Published on February 25, 2009 | by LawNews
Prof. Eric Freedman in The New York Times
Professor Eric M. Freedman, Maurice A. Deane Distinguished Professor of Constitutional Law, was quoted in the following New York Times article.
Citing Cost, States Consider End to Death Penalty
By Ian Urbina
The New York Times
February 25, 2009
Since 1978, five people have been executed in Maryland, and five inmates are on death row.
Opponents of repealing capital punishment say such measures are short-sighted and will result in more crime and greater costs to states down the road. At a time when police departments are being scaled down to save money, the role of the death penalty in deterring certain crimes is more important than ever, they say.
“How do you put a price tag on crimes that don’t happen because threat of the death penalty deters them?” said Scott Shellenberger, the state’s attorney for Baltimore County, Md., who opposes the repeal bill.

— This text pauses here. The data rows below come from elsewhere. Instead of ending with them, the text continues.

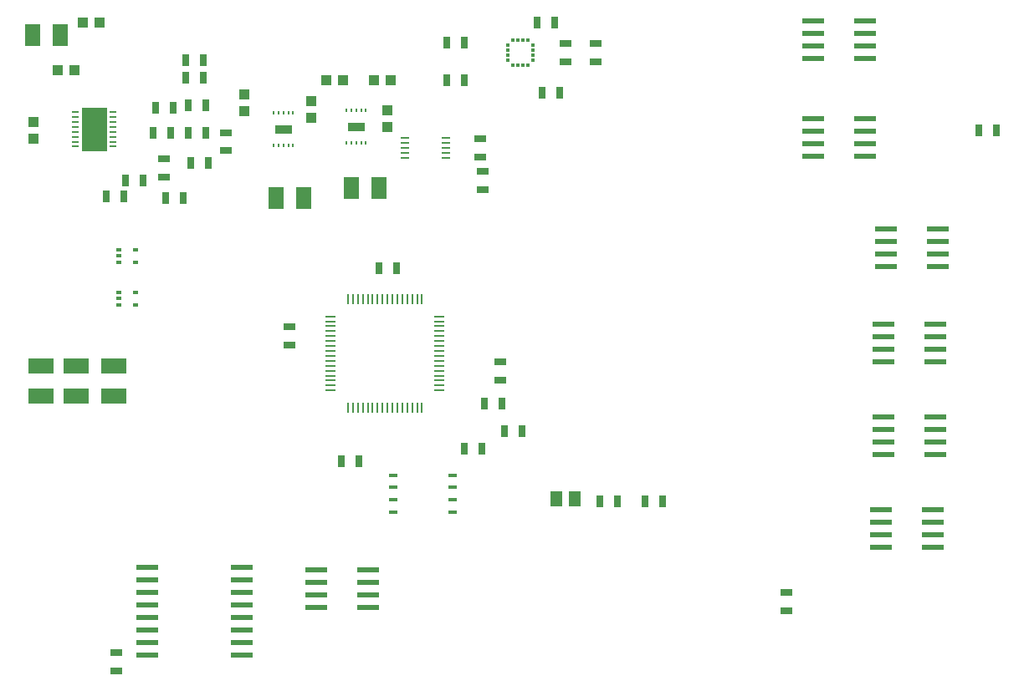
<source format=gtp>
G75*
%MOIN*%
%OFA0B0*%
%FSLAX25Y25*%
%IPPOS*%
%LPD*%
%AMOC8*
5,1,8,0,0,1.08239X$1,22.5*
%
%ADD10R,0.00800X0.01600*%
%ADD11R,0.07000X0.03600*%
%ADD12R,0.04724X0.03150*%
%ADD13R,0.03150X0.04724*%
%ADD14R,0.03937X0.04331*%
%ADD15R,0.04331X0.03937*%
%ADD16R,0.05118X0.05906*%
%ADD17R,0.06299X0.08661*%
%ADD18R,0.08661X0.02362*%
%ADD19R,0.01181X0.01772*%
%ADD20R,0.01772X0.01181*%
%ADD21R,0.02756X0.00984*%
%ADD22C,0.00096*%
%ADD23R,0.10236X0.05906*%
%ADD24R,0.03445X0.00984*%
%ADD25R,0.03200X0.01600*%
%ADD26R,0.01969X0.01181*%
%ADD27R,0.00866X0.03937*%
%ADD28R,0.03937X0.00866*%
D10*
X0117551Y0254947D03*
X0119522Y0254947D03*
X0121494Y0254952D03*
X0123451Y0254939D03*
X0125420Y0254952D03*
X0125426Y0268013D03*
X0123454Y0268013D03*
X0121485Y0267997D03*
X0119522Y0267997D03*
X0117548Y0268008D03*
X0146548Y0269008D03*
X0148522Y0268997D03*
X0150485Y0268997D03*
X0152454Y0269013D03*
X0154426Y0269013D03*
X0154420Y0255952D03*
X0152451Y0255939D03*
X0150494Y0255952D03*
X0148522Y0255947D03*
X0146551Y0255947D03*
D11*
X0150546Y0262473D03*
X0121546Y0261473D03*
D12*
X0055000Y0045457D03*
X0055000Y0052543D03*
X0208000Y0161457D03*
X0208000Y0168543D03*
X0124000Y0175457D03*
X0124000Y0182543D03*
X0201000Y0237457D03*
X0201000Y0244543D03*
X0200000Y0250457D03*
X0200000Y0257543D03*
X0234000Y0288457D03*
X0234000Y0295543D03*
X0246000Y0295543D03*
X0246000Y0288457D03*
X0098600Y0259943D03*
X0098600Y0252857D03*
X0074000Y0249543D03*
X0074000Y0242457D03*
X0322000Y0076543D03*
X0322000Y0069457D03*
D13*
X0272543Y0113000D03*
X0265457Y0113000D03*
X0254543Y0113000D03*
X0247457Y0113000D03*
X0216543Y0141000D03*
X0209457Y0141000D03*
X0200543Y0134000D03*
X0193457Y0134000D03*
X0201457Y0152000D03*
X0208543Y0152000D03*
X0151543Y0129000D03*
X0144457Y0129000D03*
X0159457Y0206000D03*
X0166543Y0206000D03*
X0091543Y0248000D03*
X0084457Y0248000D03*
X0083457Y0260000D03*
X0090543Y0260000D03*
X0076543Y0260000D03*
X0069457Y0260000D03*
X0070457Y0270000D03*
X0077543Y0270000D03*
X0083457Y0271000D03*
X0090543Y0271000D03*
X0089543Y0282000D03*
X0089543Y0289000D03*
X0082457Y0289000D03*
X0082457Y0282000D03*
X0065543Y0241000D03*
X0058457Y0241000D03*
X0058043Y0234500D03*
X0050957Y0234500D03*
X0074457Y0234000D03*
X0081543Y0234000D03*
X0186457Y0281000D03*
X0193543Y0281000D03*
X0193543Y0296000D03*
X0186457Y0296000D03*
X0222457Y0304000D03*
X0229543Y0304000D03*
X0231543Y0276000D03*
X0224457Y0276000D03*
X0398457Y0261000D03*
X0405543Y0261000D03*
D14*
X0163000Y0262454D03*
X0163000Y0269146D03*
X0132500Y0266054D03*
X0132500Y0272746D03*
X0106000Y0275346D03*
X0106000Y0268654D03*
X0022000Y0264346D03*
X0022000Y0257654D03*
D15*
X0031654Y0285000D03*
X0038346Y0285000D03*
X0041654Y0304000D03*
X0048346Y0304000D03*
X0138654Y0281000D03*
X0145346Y0281000D03*
X0157654Y0281000D03*
X0164346Y0281000D03*
D16*
X0230260Y0114000D03*
X0237740Y0114000D03*
D17*
X0129512Y0234000D03*
X0118488Y0234000D03*
X0148488Y0238000D03*
X0159512Y0238000D03*
X0032512Y0299000D03*
X0021488Y0299000D03*
D18*
X0067201Y0086500D03*
X0067201Y0081500D03*
X0067201Y0076500D03*
X0067201Y0071500D03*
X0067201Y0066500D03*
X0067201Y0061500D03*
X0067201Y0056500D03*
X0067201Y0051500D03*
X0104898Y0051500D03*
X0104898Y0056500D03*
X0104898Y0061500D03*
X0104898Y0066500D03*
X0104898Y0071500D03*
X0104898Y0076500D03*
X0104898Y0081500D03*
X0104898Y0086500D03*
X0134764Y0085500D03*
X0134764Y0080500D03*
X0134764Y0075500D03*
X0134764Y0070500D03*
X0155236Y0070500D03*
X0155236Y0075500D03*
X0155236Y0080500D03*
X0155236Y0085500D03*
X0359764Y0094500D03*
X0359764Y0099500D03*
X0359764Y0104500D03*
X0359764Y0109500D03*
X0380236Y0109500D03*
X0380236Y0104500D03*
X0380236Y0099500D03*
X0380236Y0094500D03*
X0381236Y0131500D03*
X0381236Y0136500D03*
X0381236Y0141500D03*
X0381236Y0146500D03*
X0360764Y0146500D03*
X0360764Y0141500D03*
X0360764Y0136500D03*
X0360764Y0131500D03*
X0360764Y0168500D03*
X0360764Y0173500D03*
X0360764Y0178500D03*
X0360764Y0183500D03*
X0381236Y0183500D03*
X0381236Y0178500D03*
X0381236Y0173500D03*
X0381236Y0168500D03*
X0382236Y0206500D03*
X0382236Y0211500D03*
X0382236Y0216500D03*
X0382236Y0221500D03*
X0361764Y0221500D03*
X0361764Y0216500D03*
X0361764Y0211500D03*
X0361764Y0206500D03*
X0353236Y0250500D03*
X0353236Y0255500D03*
X0353236Y0260500D03*
X0353236Y0265500D03*
X0332764Y0265500D03*
X0332764Y0260500D03*
X0332764Y0255500D03*
X0332764Y0250500D03*
X0332764Y0289500D03*
X0332764Y0294500D03*
X0332764Y0299500D03*
X0332764Y0304500D03*
X0353236Y0304500D03*
X0353236Y0299500D03*
X0353236Y0294500D03*
X0353236Y0289500D03*
D19*
X0218858Y0286886D03*
X0216890Y0286886D03*
X0214921Y0286886D03*
X0212953Y0286886D03*
X0212953Y0296925D03*
X0214921Y0296925D03*
X0216890Y0296925D03*
X0218858Y0296925D03*
D20*
X0220925Y0294858D03*
X0220925Y0292890D03*
X0220925Y0290921D03*
X0220925Y0288953D03*
X0210886Y0288953D03*
X0210886Y0290921D03*
X0210886Y0292890D03*
X0210886Y0294858D03*
D21*
X0053622Y0268321D03*
X0053622Y0266303D03*
X0053622Y0264384D03*
X0053622Y0262366D03*
X0053622Y0260398D03*
X0053622Y0258429D03*
X0053622Y0256461D03*
X0053622Y0254492D03*
X0038661Y0254492D03*
X0038661Y0256461D03*
X0038661Y0258429D03*
X0038661Y0260398D03*
X0038661Y0262366D03*
X0038661Y0264335D03*
X0038661Y0266303D03*
X0038661Y0268272D03*
D22*
X0041387Y0269877D02*
X0050897Y0269877D01*
X0050897Y0252887D01*
X0041387Y0252887D01*
X0041387Y0269877D01*
X0041387Y0252982D02*
X0050897Y0252982D01*
X0050897Y0253077D02*
X0041387Y0253077D01*
X0041387Y0253172D02*
X0050897Y0253172D01*
X0050897Y0253267D02*
X0041387Y0253267D01*
X0041387Y0253362D02*
X0050897Y0253362D01*
X0050897Y0253457D02*
X0041387Y0253457D01*
X0041387Y0253552D02*
X0050897Y0253552D01*
X0050897Y0253647D02*
X0041387Y0253647D01*
X0041387Y0253742D02*
X0050897Y0253742D01*
X0050897Y0253837D02*
X0041387Y0253837D01*
X0041387Y0253932D02*
X0050897Y0253932D01*
X0050897Y0254027D02*
X0041387Y0254027D01*
X0041387Y0254122D02*
X0050897Y0254122D01*
X0050897Y0254217D02*
X0041387Y0254217D01*
X0041387Y0254312D02*
X0050897Y0254312D01*
X0050897Y0254407D02*
X0041387Y0254407D01*
X0041387Y0254502D02*
X0050897Y0254502D01*
X0050897Y0254597D02*
X0041387Y0254597D01*
X0041387Y0254692D02*
X0050897Y0254692D01*
X0050897Y0254787D02*
X0041387Y0254787D01*
X0041387Y0254882D02*
X0050897Y0254882D01*
X0050897Y0254977D02*
X0041387Y0254977D01*
X0041387Y0255072D02*
X0050897Y0255072D01*
X0050897Y0255167D02*
X0041387Y0255167D01*
X0041387Y0255262D02*
X0050897Y0255262D01*
X0050897Y0255357D02*
X0041387Y0255357D01*
X0041387Y0255452D02*
X0050897Y0255452D01*
X0050897Y0255547D02*
X0041387Y0255547D01*
X0041387Y0255642D02*
X0050897Y0255642D01*
X0050897Y0255737D02*
X0041387Y0255737D01*
X0041387Y0255832D02*
X0050897Y0255832D01*
X0050897Y0255927D02*
X0041387Y0255927D01*
X0041387Y0256022D02*
X0050897Y0256022D01*
X0050897Y0256117D02*
X0041387Y0256117D01*
X0041387Y0256212D02*
X0050897Y0256212D01*
X0050897Y0256307D02*
X0041387Y0256307D01*
X0041387Y0256402D02*
X0050897Y0256402D01*
X0050897Y0256497D02*
X0041387Y0256497D01*
X0041387Y0256592D02*
X0050897Y0256592D01*
X0050897Y0256687D02*
X0041387Y0256687D01*
X0041387Y0256782D02*
X0050897Y0256782D01*
X0050897Y0256877D02*
X0041387Y0256877D01*
X0041387Y0256972D02*
X0050897Y0256972D01*
X0050897Y0257067D02*
X0041387Y0257067D01*
X0041387Y0257162D02*
X0050897Y0257162D01*
X0050897Y0257257D02*
X0041387Y0257257D01*
X0041387Y0257352D02*
X0050897Y0257352D01*
X0050897Y0257447D02*
X0041387Y0257447D01*
X0041387Y0257542D02*
X0050897Y0257542D01*
X0050897Y0257637D02*
X0041387Y0257637D01*
X0041387Y0257732D02*
X0050897Y0257732D01*
X0050897Y0257827D02*
X0041387Y0257827D01*
X0041387Y0257922D02*
X0050897Y0257922D01*
X0050897Y0258017D02*
X0041387Y0258017D01*
X0041387Y0258112D02*
X0050897Y0258112D01*
X0050897Y0258207D02*
X0041387Y0258207D01*
X0041387Y0258302D02*
X0050897Y0258302D01*
X0050897Y0258397D02*
X0041387Y0258397D01*
X0041387Y0258492D02*
X0050897Y0258492D01*
X0050897Y0258587D02*
X0041387Y0258587D01*
X0041387Y0258682D02*
X0050897Y0258682D01*
X0050897Y0258777D02*
X0041387Y0258777D01*
X0041387Y0258872D02*
X0050897Y0258872D01*
X0050897Y0258967D02*
X0041387Y0258967D01*
X0041387Y0259062D02*
X0050897Y0259062D01*
X0050897Y0259157D02*
X0041387Y0259157D01*
X0041387Y0259252D02*
X0050897Y0259252D01*
X0050897Y0259347D02*
X0041387Y0259347D01*
X0041387Y0259442D02*
X0050897Y0259442D01*
X0050897Y0259537D02*
X0041387Y0259537D01*
X0041387Y0259632D02*
X0050897Y0259632D01*
X0050897Y0259727D02*
X0041387Y0259727D01*
X0041387Y0259822D02*
X0050897Y0259822D01*
X0050897Y0259917D02*
X0041387Y0259917D01*
X0041387Y0260012D02*
X0050897Y0260012D01*
X0050897Y0260107D02*
X0041387Y0260107D01*
X0041387Y0260202D02*
X0050897Y0260202D01*
X0050897Y0260297D02*
X0041387Y0260297D01*
X0041387Y0260392D02*
X0050897Y0260392D01*
X0050897Y0260487D02*
X0041387Y0260487D01*
X0041387Y0260582D02*
X0050897Y0260582D01*
X0050897Y0260677D02*
X0041387Y0260677D01*
X0041387Y0260772D02*
X0050897Y0260772D01*
X0050897Y0260867D02*
X0041387Y0260867D01*
X0041387Y0260962D02*
X0050897Y0260962D01*
X0050897Y0261057D02*
X0041387Y0261057D01*
X0041387Y0261152D02*
X0050897Y0261152D01*
X0050897Y0261247D02*
X0041387Y0261247D01*
X0041387Y0261342D02*
X0050897Y0261342D01*
X0050897Y0261437D02*
X0041387Y0261437D01*
X0041387Y0261532D02*
X0050897Y0261532D01*
X0050897Y0261627D02*
X0041387Y0261627D01*
X0041387Y0261722D02*
X0050897Y0261722D01*
X0050897Y0261817D02*
X0041387Y0261817D01*
X0041387Y0261912D02*
X0050897Y0261912D01*
X0050897Y0262007D02*
X0041387Y0262007D01*
X0041387Y0262102D02*
X0050897Y0262102D01*
X0050897Y0262197D02*
X0041387Y0262197D01*
X0041387Y0262292D02*
X0050897Y0262292D01*
X0050897Y0262387D02*
X0041387Y0262387D01*
X0041387Y0262482D02*
X0050897Y0262482D01*
X0050897Y0262577D02*
X0041387Y0262577D01*
X0041387Y0262672D02*
X0050897Y0262672D01*
X0050897Y0262767D02*
X0041387Y0262767D01*
X0041387Y0262862D02*
X0050897Y0262862D01*
X0050897Y0262957D02*
X0041387Y0262957D01*
X0041387Y0263052D02*
X0050897Y0263052D01*
X0050897Y0263147D02*
X0041387Y0263147D01*
X0041387Y0263242D02*
X0050897Y0263242D01*
X0050897Y0263337D02*
X0041387Y0263337D01*
X0041387Y0263432D02*
X0050897Y0263432D01*
X0050897Y0263527D02*
X0041387Y0263527D01*
X0041387Y0263622D02*
X0050897Y0263622D01*
X0050897Y0263717D02*
X0041387Y0263717D01*
X0041387Y0263812D02*
X0050897Y0263812D01*
X0050897Y0263907D02*
X0041387Y0263907D01*
X0041387Y0264002D02*
X0050897Y0264002D01*
X0050897Y0264097D02*
X0041387Y0264097D01*
X0041387Y0264192D02*
X0050897Y0264192D01*
X0050897Y0264287D02*
X0041387Y0264287D01*
X0041387Y0264382D02*
X0050897Y0264382D01*
X0050897Y0264477D02*
X0041387Y0264477D01*
X0041387Y0264572D02*
X0050897Y0264572D01*
X0050897Y0264667D02*
X0041387Y0264667D01*
X0041387Y0264762D02*
X0050897Y0264762D01*
X0050897Y0264857D02*
X0041387Y0264857D01*
X0041387Y0264952D02*
X0050897Y0264952D01*
X0050897Y0265047D02*
X0041387Y0265047D01*
X0041387Y0265142D02*
X0050897Y0265142D01*
X0050897Y0265237D02*
X0041387Y0265237D01*
X0041387Y0265332D02*
X0050897Y0265332D01*
X0050897Y0265427D02*
X0041387Y0265427D01*
X0041387Y0265522D02*
X0050897Y0265522D01*
X0050897Y0265617D02*
X0041387Y0265617D01*
X0041387Y0265712D02*
X0050897Y0265712D01*
X0050897Y0265807D02*
X0041387Y0265807D01*
X0041387Y0265902D02*
X0050897Y0265902D01*
X0050897Y0265997D02*
X0041387Y0265997D01*
X0041387Y0266092D02*
X0050897Y0266092D01*
X0050897Y0266187D02*
X0041387Y0266187D01*
X0041387Y0266282D02*
X0050897Y0266282D01*
X0050897Y0266377D02*
X0041387Y0266377D01*
X0041387Y0266472D02*
X0050897Y0266472D01*
X0050897Y0266567D02*
X0041387Y0266567D01*
X0041387Y0266662D02*
X0050897Y0266662D01*
X0050897Y0266757D02*
X0041387Y0266757D01*
X0041387Y0266852D02*
X0050897Y0266852D01*
X0050897Y0266947D02*
X0041387Y0266947D01*
X0041387Y0267042D02*
X0050897Y0267042D01*
X0050897Y0267137D02*
X0041387Y0267137D01*
X0041387Y0267232D02*
X0050897Y0267232D01*
X0050897Y0267327D02*
X0041387Y0267327D01*
X0041387Y0267422D02*
X0050897Y0267422D01*
X0050897Y0267517D02*
X0041387Y0267517D01*
X0041387Y0267612D02*
X0050897Y0267612D01*
X0050897Y0267707D02*
X0041387Y0267707D01*
X0041387Y0267802D02*
X0050897Y0267802D01*
X0050897Y0267897D02*
X0041387Y0267897D01*
X0041387Y0267992D02*
X0050897Y0267992D01*
X0050897Y0268087D02*
X0041387Y0268087D01*
X0041387Y0268182D02*
X0050897Y0268182D01*
X0050897Y0268277D02*
X0041387Y0268277D01*
X0041387Y0268372D02*
X0050897Y0268372D01*
X0050897Y0268467D02*
X0041387Y0268467D01*
X0041387Y0268562D02*
X0050897Y0268562D01*
X0050897Y0268657D02*
X0041387Y0268657D01*
X0041387Y0268752D02*
X0050897Y0268752D01*
X0050897Y0268847D02*
X0041387Y0268847D01*
X0041387Y0268942D02*
X0050897Y0268942D01*
X0050897Y0269037D02*
X0041387Y0269037D01*
X0041387Y0269132D02*
X0050897Y0269132D01*
X0050897Y0269227D02*
X0041387Y0269227D01*
X0041387Y0269322D02*
X0050897Y0269322D01*
X0050897Y0269417D02*
X0041387Y0269417D01*
X0041387Y0269512D02*
X0050897Y0269512D01*
X0050897Y0269607D02*
X0041387Y0269607D01*
X0041387Y0269702D02*
X0050897Y0269702D01*
X0050897Y0269797D02*
X0041387Y0269797D01*
D23*
X0039000Y0166953D03*
X0025000Y0166953D03*
X0025000Y0155142D03*
X0039000Y0155142D03*
X0054000Y0155142D03*
X0054000Y0166953D03*
D24*
X0169880Y0250063D03*
X0169880Y0252031D03*
X0169880Y0254000D03*
X0169880Y0255969D03*
X0169880Y0257937D03*
X0186120Y0257937D03*
X0186120Y0255969D03*
X0186120Y0254000D03*
X0186120Y0252031D03*
X0186120Y0250063D03*
D25*
X0188811Y0123461D03*
X0188811Y0118500D03*
X0188811Y0113500D03*
X0188811Y0108539D03*
X0165189Y0108539D03*
X0165189Y0113500D03*
X0165189Y0118500D03*
X0165189Y0123461D03*
D26*
X0062480Y0191291D03*
X0062480Y0196409D03*
X0055984Y0196409D03*
X0055984Y0193850D03*
X0055984Y0191291D03*
X0055984Y0208291D03*
X0055984Y0210850D03*
X0055984Y0213409D03*
X0062480Y0213409D03*
X0062480Y0208291D03*
D27*
X0147252Y0193654D03*
X0149220Y0193654D03*
X0151189Y0193654D03*
X0153157Y0193654D03*
X0155126Y0193654D03*
X0157094Y0193654D03*
X0159063Y0193654D03*
X0161031Y0193654D03*
X0163000Y0193654D03*
X0164969Y0193654D03*
X0166937Y0193654D03*
X0168906Y0193654D03*
X0170874Y0193654D03*
X0172843Y0193654D03*
X0174811Y0193654D03*
X0176780Y0193654D03*
X0176780Y0150346D03*
X0174811Y0150346D03*
X0172843Y0150346D03*
X0170874Y0150346D03*
X0168906Y0150346D03*
X0166937Y0150346D03*
X0164969Y0150346D03*
X0163000Y0150346D03*
X0161031Y0150346D03*
X0159063Y0150346D03*
X0157094Y0150346D03*
X0155126Y0150346D03*
X0153157Y0150346D03*
X0151189Y0150346D03*
X0149220Y0150346D03*
X0147252Y0150346D03*
D28*
X0140362Y0157236D03*
X0140362Y0159205D03*
X0140362Y0161173D03*
X0140362Y0163142D03*
X0140362Y0165110D03*
X0140362Y0167079D03*
X0140362Y0169047D03*
X0140362Y0171016D03*
X0140362Y0172984D03*
X0140362Y0174953D03*
X0140362Y0176921D03*
X0140362Y0178890D03*
X0140362Y0180858D03*
X0140362Y0182827D03*
X0140362Y0184795D03*
X0140362Y0186764D03*
X0183669Y0186764D03*
X0183669Y0184795D03*
X0183669Y0182827D03*
X0183669Y0180858D03*
X0183669Y0178890D03*
X0183669Y0176921D03*
X0183669Y0174953D03*
X0183669Y0172984D03*
X0183669Y0171016D03*
X0183669Y0169047D03*
X0183669Y0167079D03*
X0183669Y0165110D03*
X0183669Y0163142D03*
X0183669Y0161173D03*
X0183669Y0159205D03*
X0183669Y0157236D03*
M02*

</source>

Kent Scheidegger, legal director of the Criminal Justice Legal Foundation, an organization in Sacramento that works on behalf of crime victims, called the anticipated savings a mirage. He added that with the death penalty, prosecutors can more easily offer life sentences in a plea bargain and thus avoid trial costs.
But Eric M. Freedman, a death penalty expert at Hofstra Law School, said studies had shown that plea bargaining rates were roughly the same in states that had the death penalty as in states that did not.
“It makes perfect sense that states are trying to spend their criminal justice budgets better,” he said, “and that the first place they look to do a cost-benefit analysis is the death penalty.”